Scott stifles a laugh at the relatively subdued beginnings that led to such revolutionary ends. “They were very nice in the sense they said, ‘Go ahead and finish the case.’”

His arrest, along with that of Dr. Frank Smoling and Morgentaler himself, set in motion a chain of events that would test the repatriated constitution of 1982, cementing the foundation of civil rights in Canada. Presented by the David Asper Center for Constitutional Rights, the faculty of law’s panel discussion was convened to take legal and sociopolitical stock, comparing where we are today with the country brimming with volatile change in the early 1980s.

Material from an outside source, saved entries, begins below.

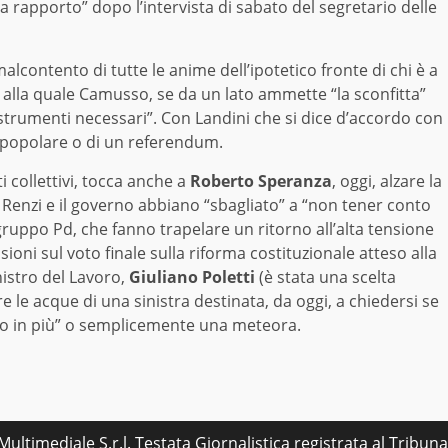
rapporto” dopo l’intervista di sabato del segretario delle
lcontento di tutte le anime dell’ipotetico fronte di chi è a
to alla quale Camusso, se da un lato ammette “la sconfitta”
 strumenti necessari”. Con Landini che si dice d’accordo con
iva popolare o di un referendum.
 collettivi, tocca anche a
Roberto Speranza
, oggi, alzare la
 Renzi e il governo abbiano “sbagliato” a “non tener conto
gruppo Pd, che fanno trapelare un ritorno all’alta tensione
ioni sul voto finale sulla riforma costituzionale atteso alla
istro del Lavoro,
Giuliano Poletti
(è stata una scelta
e le acque di una sinistra destinata, da oggi, a chiedersi se
mo in più” o semplicemente una meteora.
ultimediale S.r.l. Testata Giornalistica registrata al Tribu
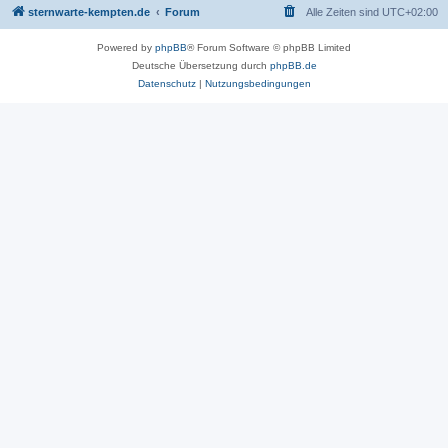
sternwarte-kempten.de
Forum
Alle Zeiten sind
UTC+02:00
Powered by
phpBB
® Forum Software © phpBB Limited
Deutsche Übersetzung durch
phpBB.de
Datenschutz
|
Nutzungsbedingungen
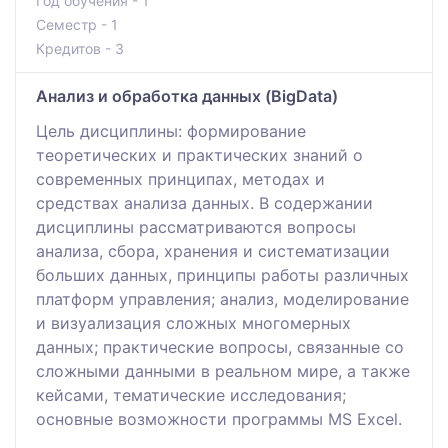
Год обучения - 1
Семестр - 1
Кредитов - 3
Анализ и обработка данных (BigData)
Цель дисциплины: формирование
теоретических и практических знаний о
современных принципах, методах и
средствах анализа данных. В содержании
дисциплины рассматриваются вопросы
анализа, сбора, хранения и систематизации
больших данных, принципы работы различных
платформ управления; анализ, моделирование
и визуализация сложных многомерных
данных; практические вопросы, связанные со
сложными данными в реальном мире, а также
кейсами, тематические исследования;
основные возможности программы MS Excel.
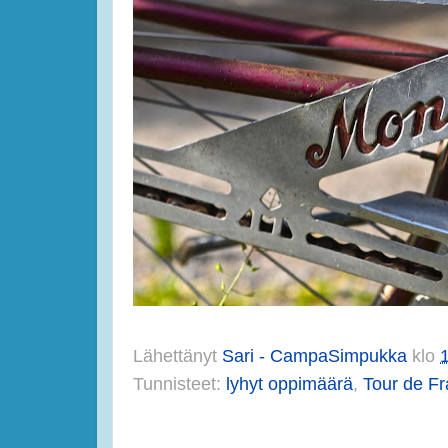
Lähettänyt
Sari - CampaSimpukka
klo
Tunnisteet:
lyhyt oppimäärä
,
Tour de F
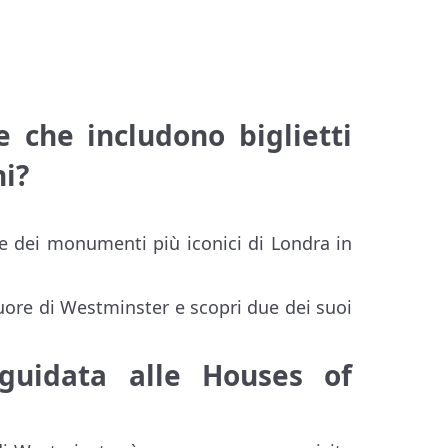
 che includono biglietti
ni?
ue dei monumenti più iconici di Londra in
 cuore di Westminster e scopri due dei suoi
guidata alle Houses of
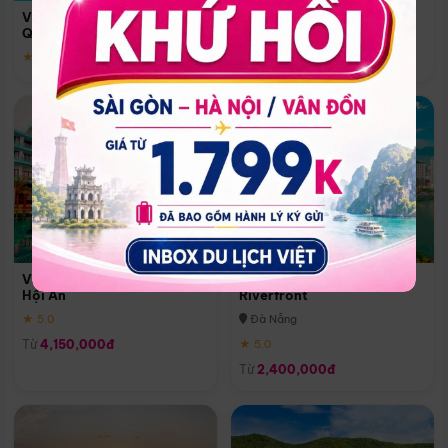
Quoc
Vinpearl Resort & Spa Phu
Phú Quốc
Quoc
★ 5.0
★ 5.0
Vinpearl Resort & Golf Nam
Melia Vinpearl Danang
Hội An
Riverfront
★ 5.0
Đà Nẵng
Từ
4,150,000đ
★ 5.0
Từ
2,400,000đ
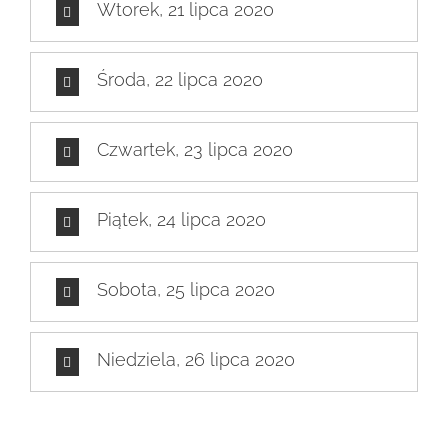
Wtorek, 21 lipca 2020
Środa, 22 lipca 2020
Czwartek, 23 lipca 2020
Piątek, 24 lipca 2020
Sobota, 25 lipca 2020
Niedziela, 26 lipca 2020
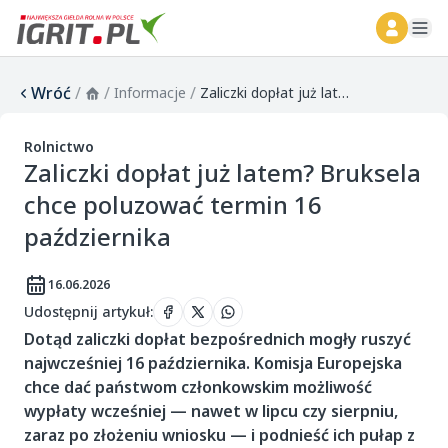
ope
Wróć
/
/
/
Informacje
Zaliczki dopłat już latem? Bruksela chce poluzować termin 16 października
Rolnictwo
Zaliczki dopłat już latem? Bruksela
chce poluzować termin 16
października
16.06.2026
Udostępnij artykuł
:
Dotąd zaliczki dopłat bezpośrednich mogły ruszyć
najwcześniej 16 października. Komisja Europejska
chce dać państwom członkowskim możliwość
wypłaty wcześniej — nawet w lipcu czy sierpniu,
zaraz po złożeniu wniosku — i podnieść ich pułap z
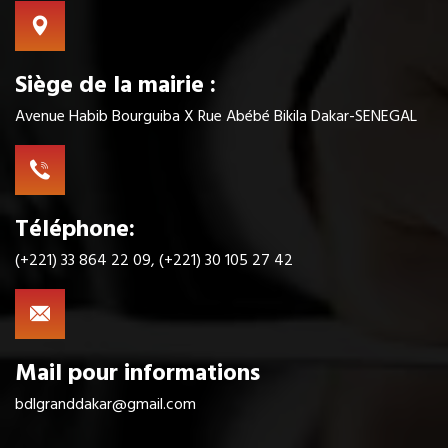
Siège de la mairie :
Avenue Habib Bourguiba X Rue Abébé Bikila Dakar-SENEGAL
Téléphone:
(+221) 33 864 22 09, (+221) 30 105 27 42
Mail pour informations
bdlgranddakar@gmail.com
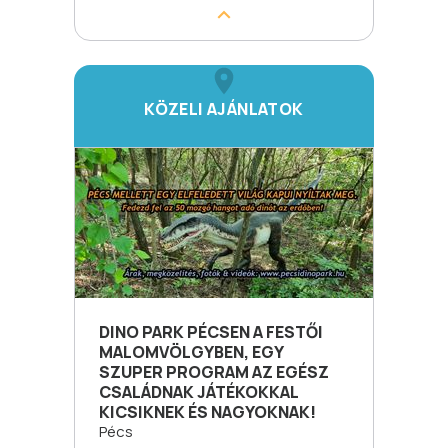
KÖZELI AJÁNLATOK
DINO PARK PÉCSEN A FESTŐI
MALOMVÖLGYBEN, EGY
SZUPER PROGRAM AZ EGÉSZ
CSALÁDNAK JÁTÉKOKKAL
KICSIKNEK ÉS NAGYOKNAK!
Pécs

“Our job was to change the consciousness of the country,” recalled Carolyn Egan, longtime trade unionist, political activist, and a key witness in the Morgentaler trial. To Canadians 25 years later, she said, the draconian controls limiting access to abortion may be hard to imagine. Therapeutic Abortion Committees—three-doctor panels with the assumed power of federal judges, so argued Morgentaler’s defence—decided whether an attempt to discontinue a pregnancy was justified. In almost every case, these were doctors with no personal knowledge of a patient’s background, medical or otherwise, and often predominately male. And even that “service” wasn’t available to all. It would depend on resources available at each hospital, often leaving poor, rural, or First Nations communities behind.

My mom was an activist in this fight, and the illustration above is a newspaper article from 1972 about her work to legalise abortion in Canada. The kid on her lap is me!